## [EXTRACT TO READ]
◇ ◇ ◇ ◇ ◇
2012-09-07 Thread Roger Clough
Hi Evgenii Rudnyi 

Leibniz divides the world into physical and mental states,
each a reflection of the other. The mental is mental and
the physical is not an illusion. You canstill stub your toe 
on a rock. This philosophy is called Idealism.

http://en.wikipedia.org/wiki/Gottfried_Wilhelm_Leibniz


Roger Clough, rclo...@verizon.net
9/7/2012 
Leibniz would say, If there's no God, we'd have to invent him 
so that everything could function.
- Receiving the following content - 
From: Evgenii Rudnyi 
Receiver: everything-list 
Time: 2012-09-07, 04:11:03
Subject: Re: The All


On 06.09.2012 21:03 meekerdb said the following:
 On 9/6/2012 11:52 AM, Brian Tenneson wrote:


 A too much powerful God leads to inconsistency.



 What if reality does not always obey the laws of logic? What if
 reality is sometimes inconsistent?
◇ ◇ ◇ ◇ ◇
## [DATA PROVIDED]
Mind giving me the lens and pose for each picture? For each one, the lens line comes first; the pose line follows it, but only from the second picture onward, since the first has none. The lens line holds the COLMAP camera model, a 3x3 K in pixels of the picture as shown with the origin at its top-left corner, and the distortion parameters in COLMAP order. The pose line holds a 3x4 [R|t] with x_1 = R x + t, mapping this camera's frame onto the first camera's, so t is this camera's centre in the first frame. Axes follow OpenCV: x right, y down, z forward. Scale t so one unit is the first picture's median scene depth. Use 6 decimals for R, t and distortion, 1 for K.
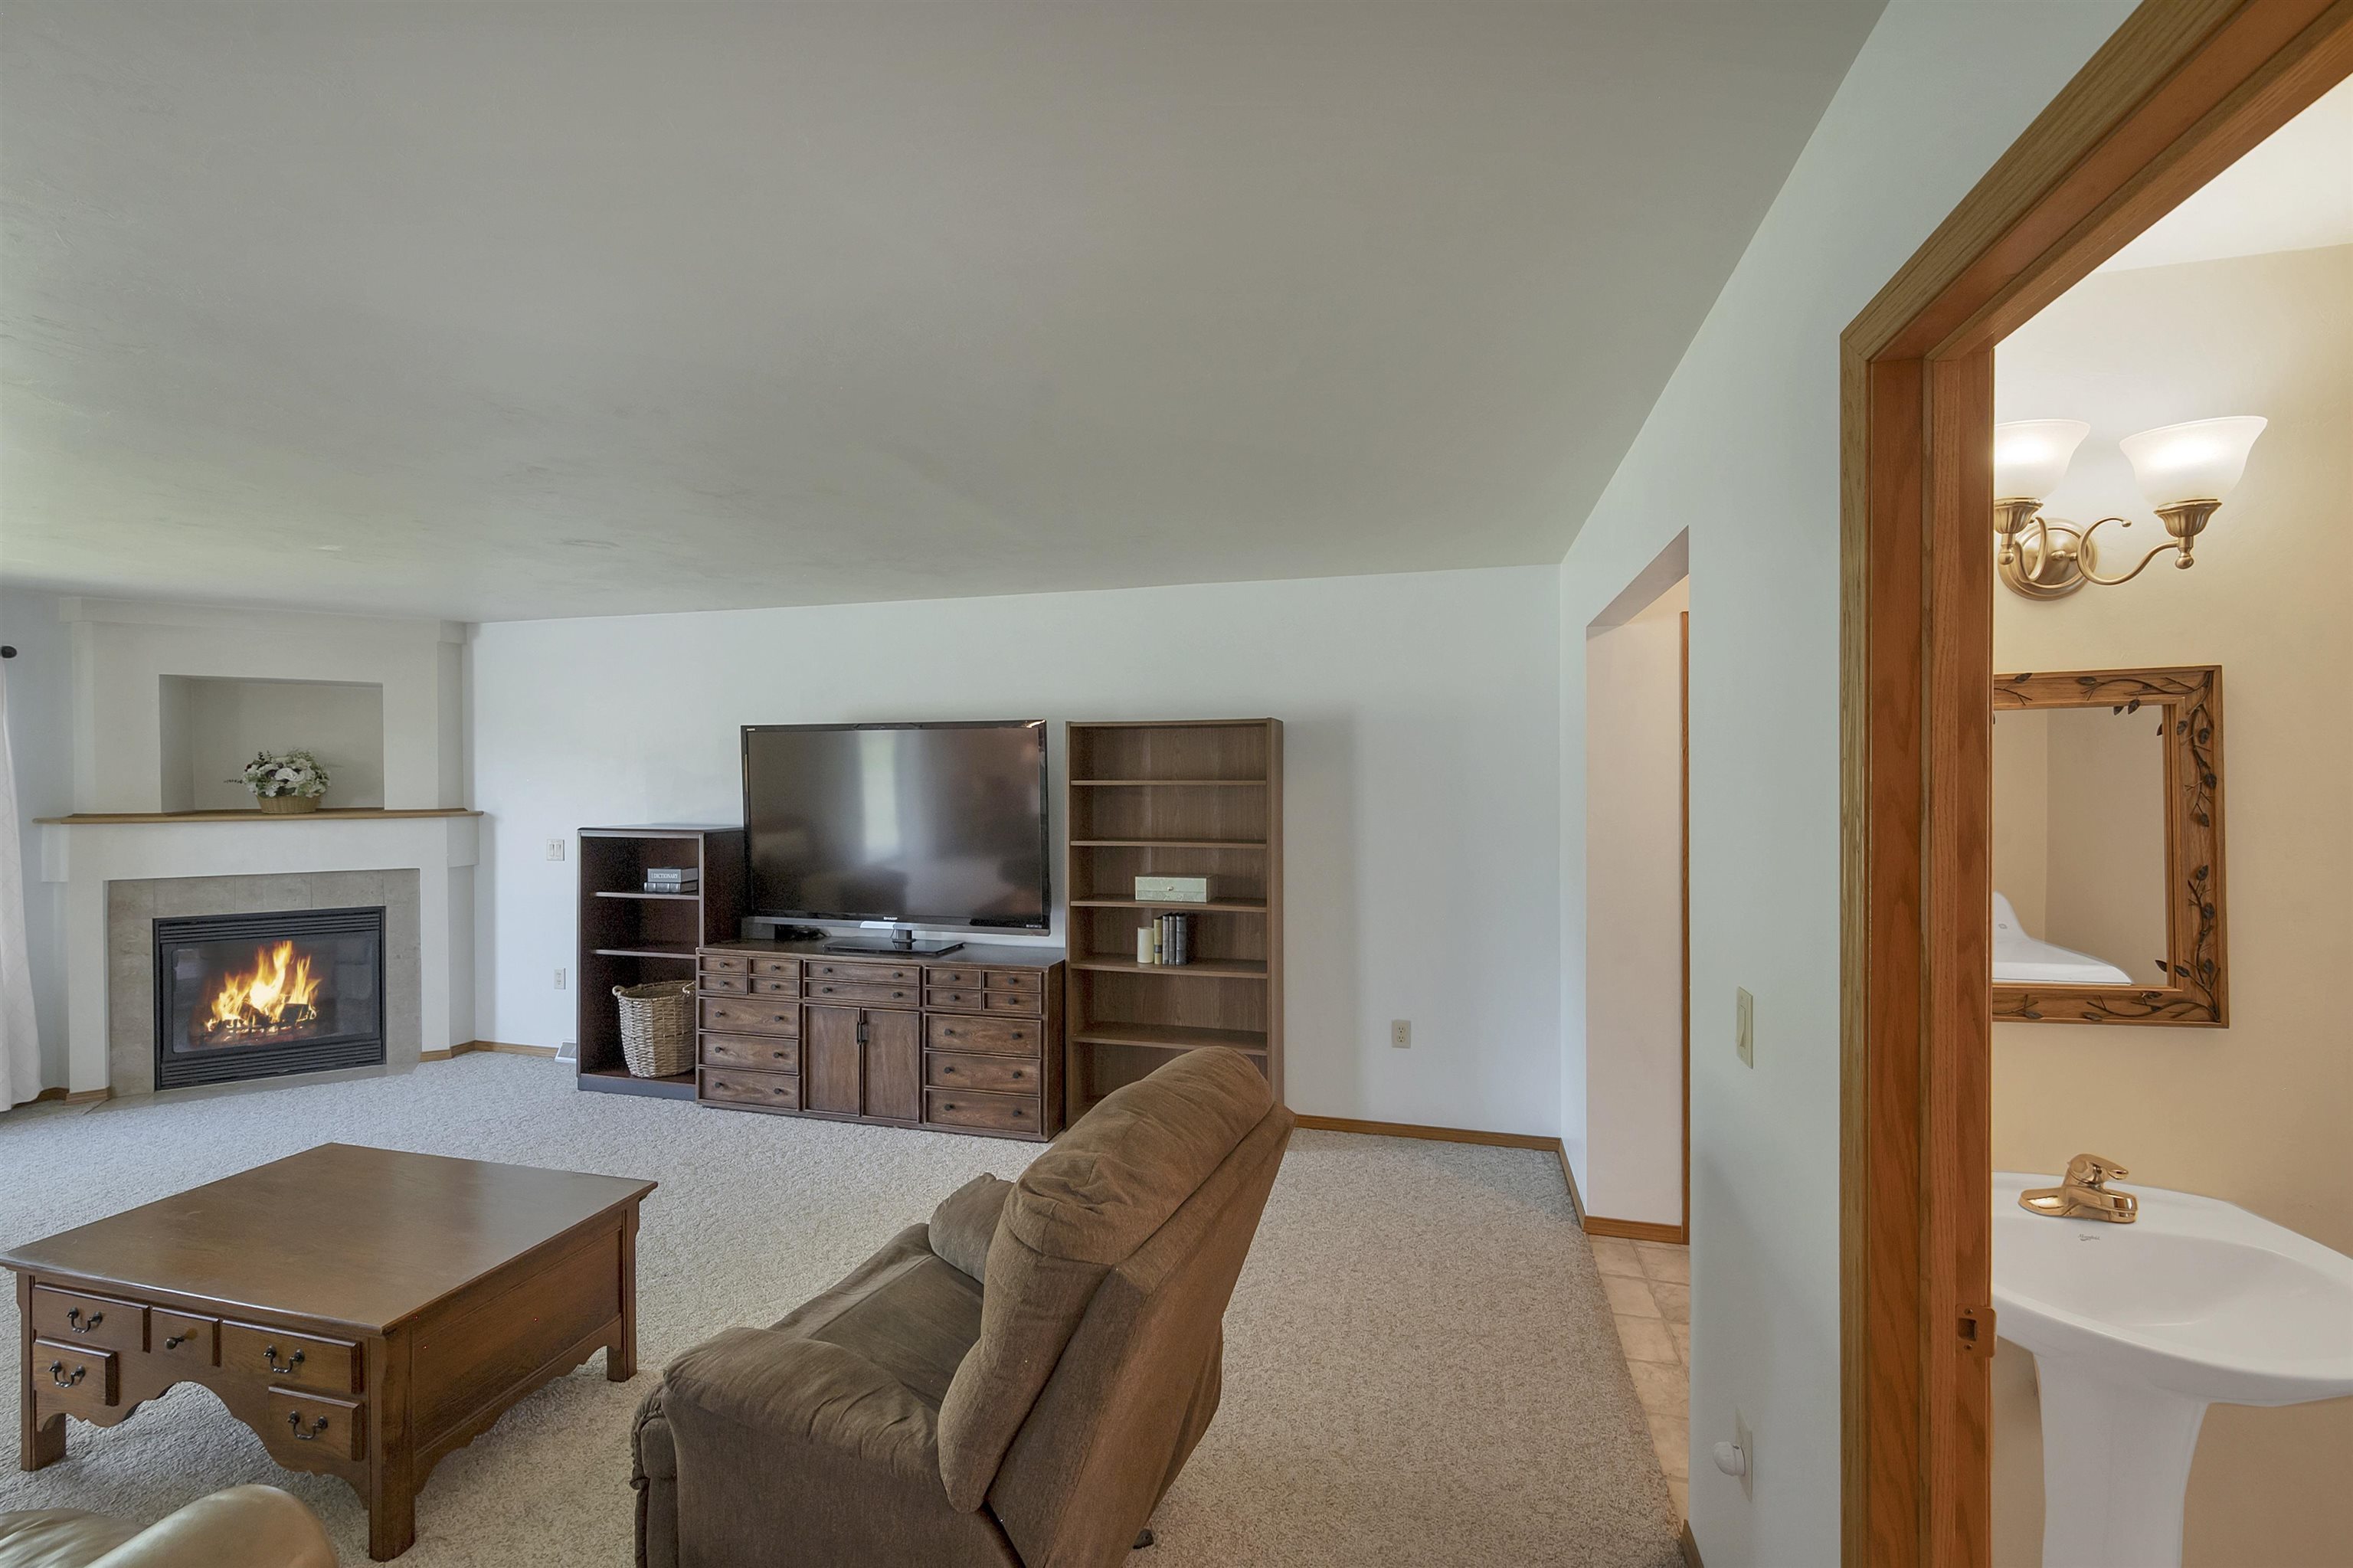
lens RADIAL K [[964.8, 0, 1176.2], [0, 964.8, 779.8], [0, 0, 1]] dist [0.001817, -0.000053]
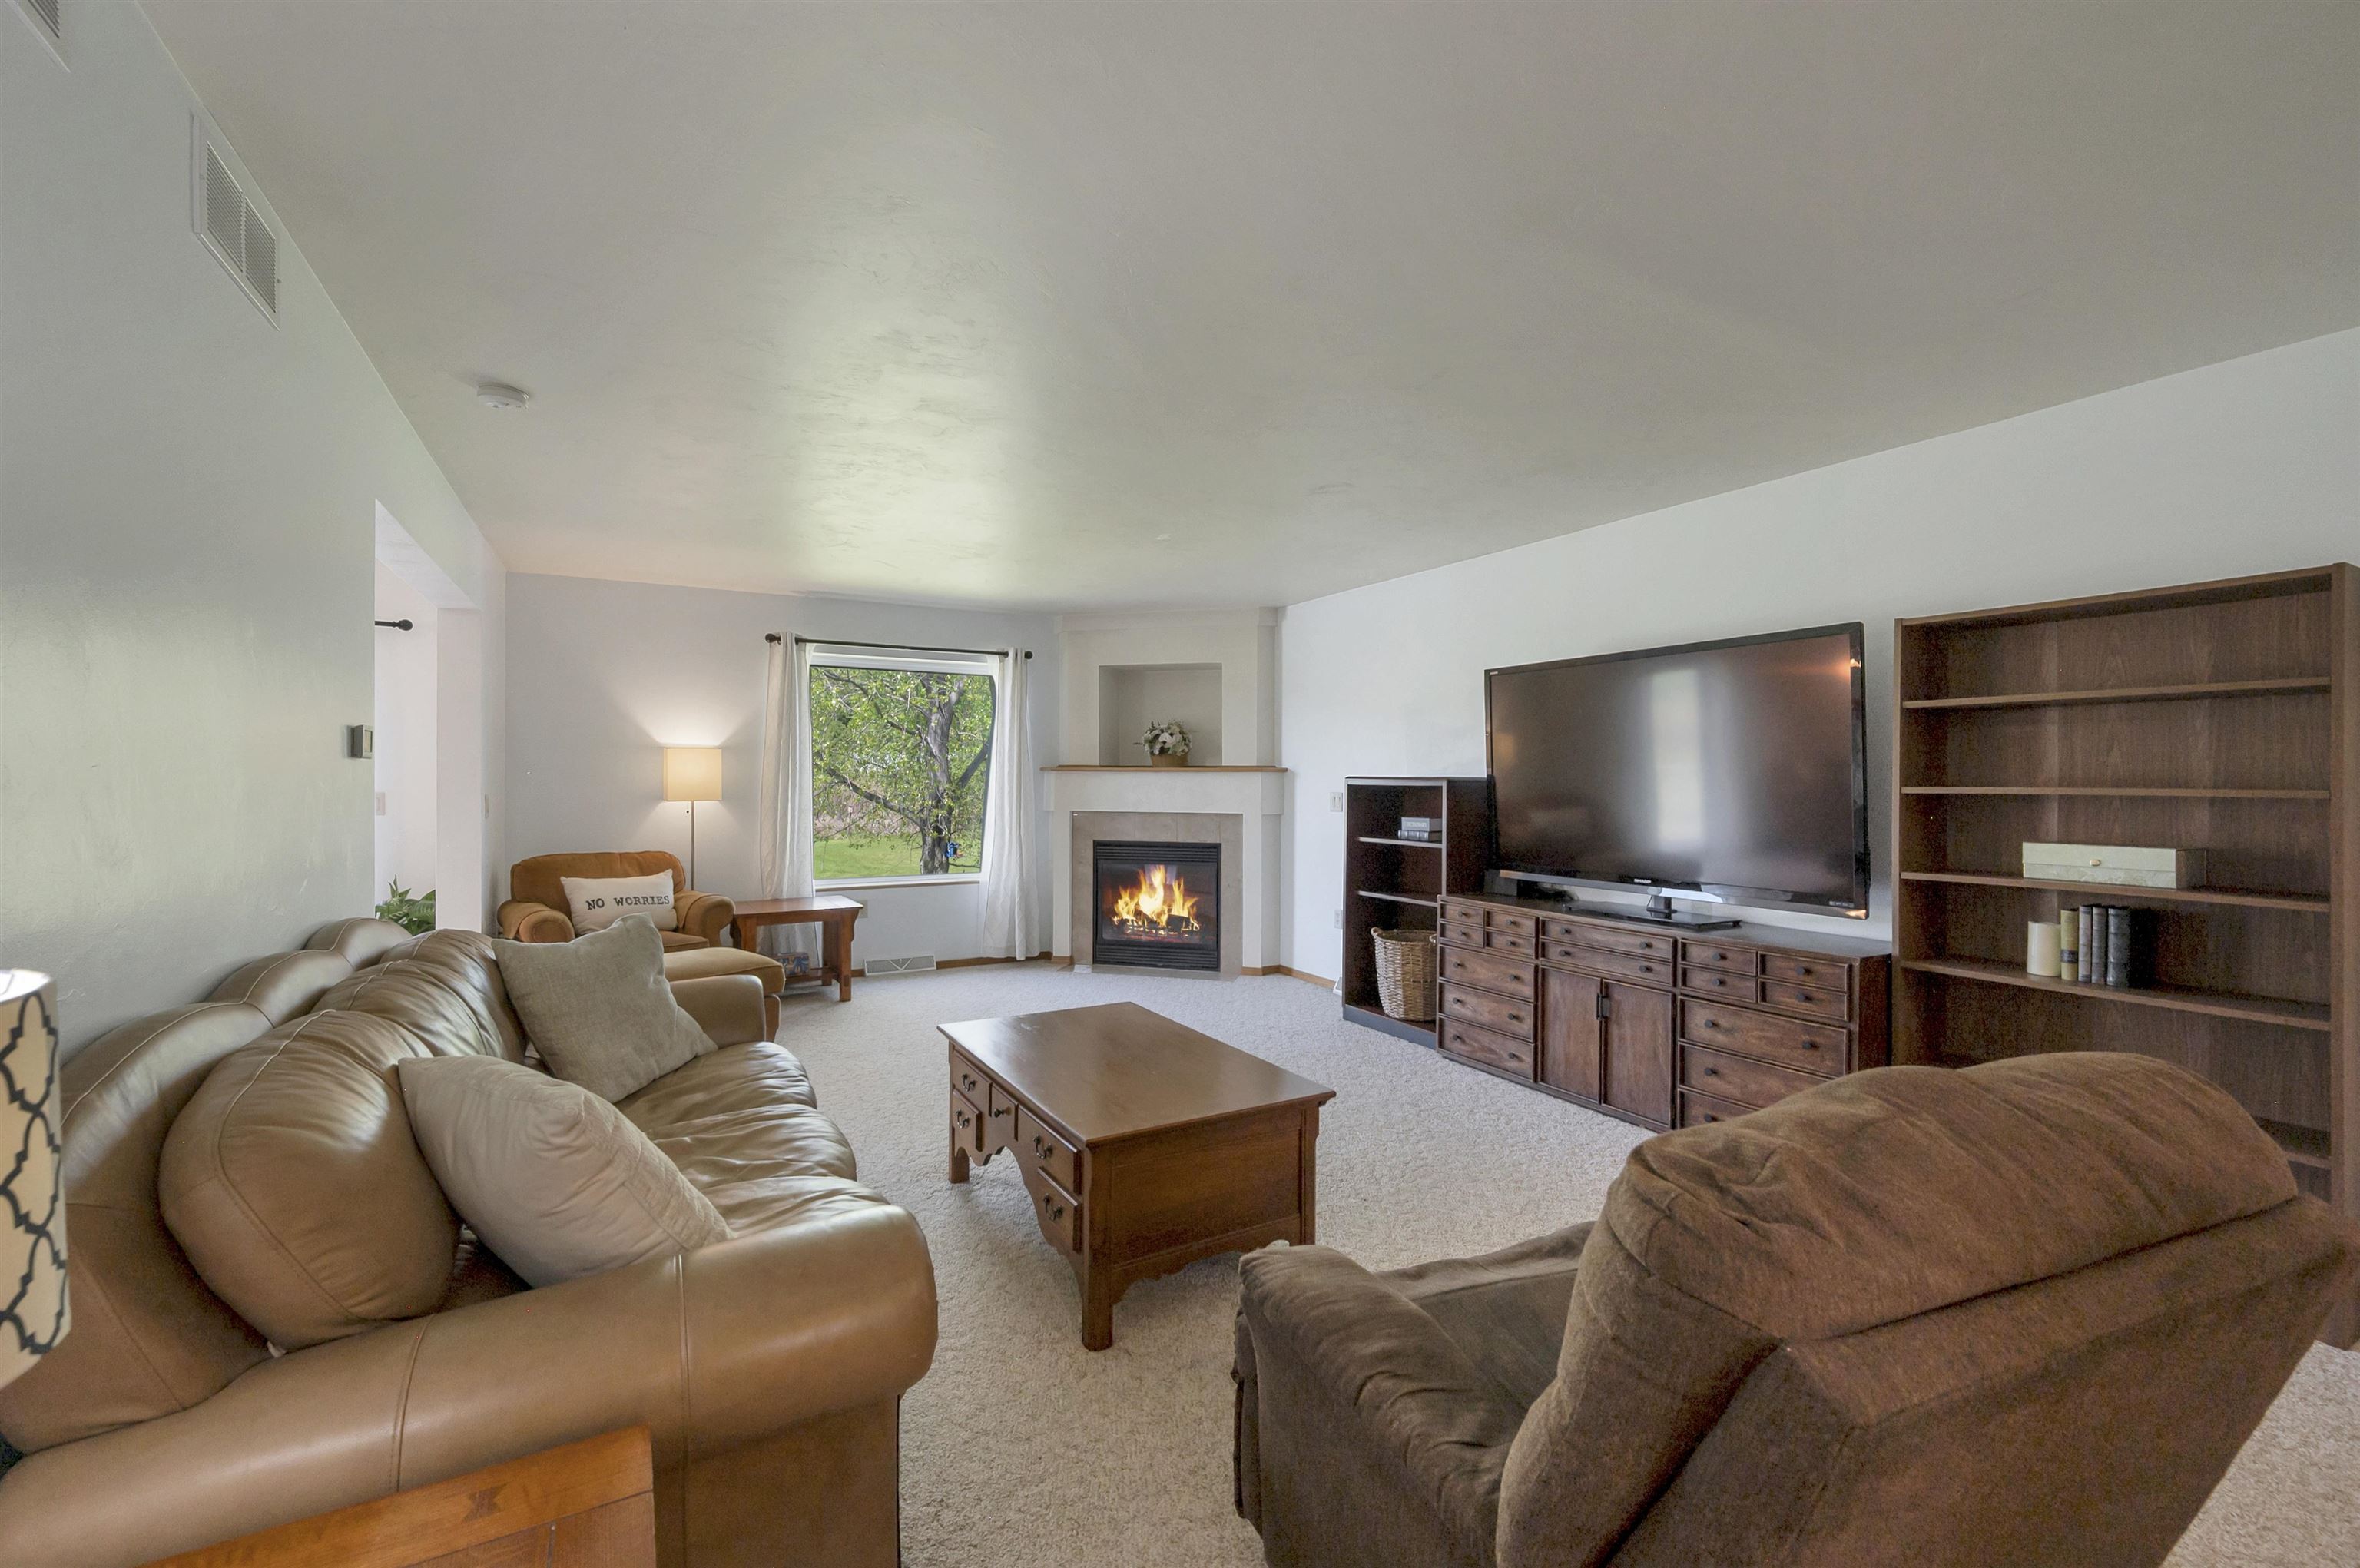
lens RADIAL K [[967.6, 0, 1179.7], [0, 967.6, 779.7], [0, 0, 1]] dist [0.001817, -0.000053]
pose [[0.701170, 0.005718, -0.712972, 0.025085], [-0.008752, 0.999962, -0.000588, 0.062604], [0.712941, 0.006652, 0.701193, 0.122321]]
◇ ◇ ◇ ◇ ◇
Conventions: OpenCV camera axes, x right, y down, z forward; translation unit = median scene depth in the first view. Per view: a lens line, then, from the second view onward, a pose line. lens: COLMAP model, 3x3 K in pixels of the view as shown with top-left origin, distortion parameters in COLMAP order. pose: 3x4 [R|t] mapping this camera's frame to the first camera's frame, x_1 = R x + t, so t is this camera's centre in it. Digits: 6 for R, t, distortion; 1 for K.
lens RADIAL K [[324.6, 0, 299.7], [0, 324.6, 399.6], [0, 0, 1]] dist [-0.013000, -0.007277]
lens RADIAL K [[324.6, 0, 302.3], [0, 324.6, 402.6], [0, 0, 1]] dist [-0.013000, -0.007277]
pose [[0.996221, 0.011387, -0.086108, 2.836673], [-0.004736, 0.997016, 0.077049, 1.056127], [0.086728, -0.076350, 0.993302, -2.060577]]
◇ ◇ ◇ ◇ ◇
## [PROBLEMS TO WORK ON]
1 - Decide whether each statement below agrees with the post about Leibniz. Answer yes or no, and quote the deciding words of the post.
(a) Leibniz divides the world into physical and mental states.
(b) According to the post, the physical is an illusion.
(c) The post calls this philosophy Materialism.
2 - Duplicate the part of the post about Leibniz that runs from "2012-09-07 Thread Roger" up to and including "is called Idealism.".
3 - Go on with the post about Leibniz from the point where it stops.

## [ANSWERS GIVEN]
1 -
(a) Yes: "Leibniz divides the world into physical and mental states"
(b) No: "the physical is not an illusion"
(c) No: "This philosophy is called Idealism."

2 -
2012-09-07 Thread Roger Clough
Hi Evgenii Rudnyi 

Leibniz divides the world into physical and mental states,
each a reflection of the other. The mental is mental and
the physical is not an illusion. You canstill stub your toe 
on a rock. This philosophy is called Idealism.

3 -
 This is a confusion of levels. Logic is rules about truth
 preservation in declarative sentences. Not 'obeying the laws of
 logic' just means declaring inconsistent sentences. We try to avoid
 this because such utterances would have no determinate meaning. So a
 *descriptions* of reality may be inconsistent (and therefore useless)
 but reality is just whatever it is. It can't be inconsistent because
 it's not assertions.

 Brent


This could work provided we could separate the world into mental and 
physical states. The question remains though if under physicalism one 
says that mental states are actually physical states. Then I do not know 
how to employ such a consideration in this case.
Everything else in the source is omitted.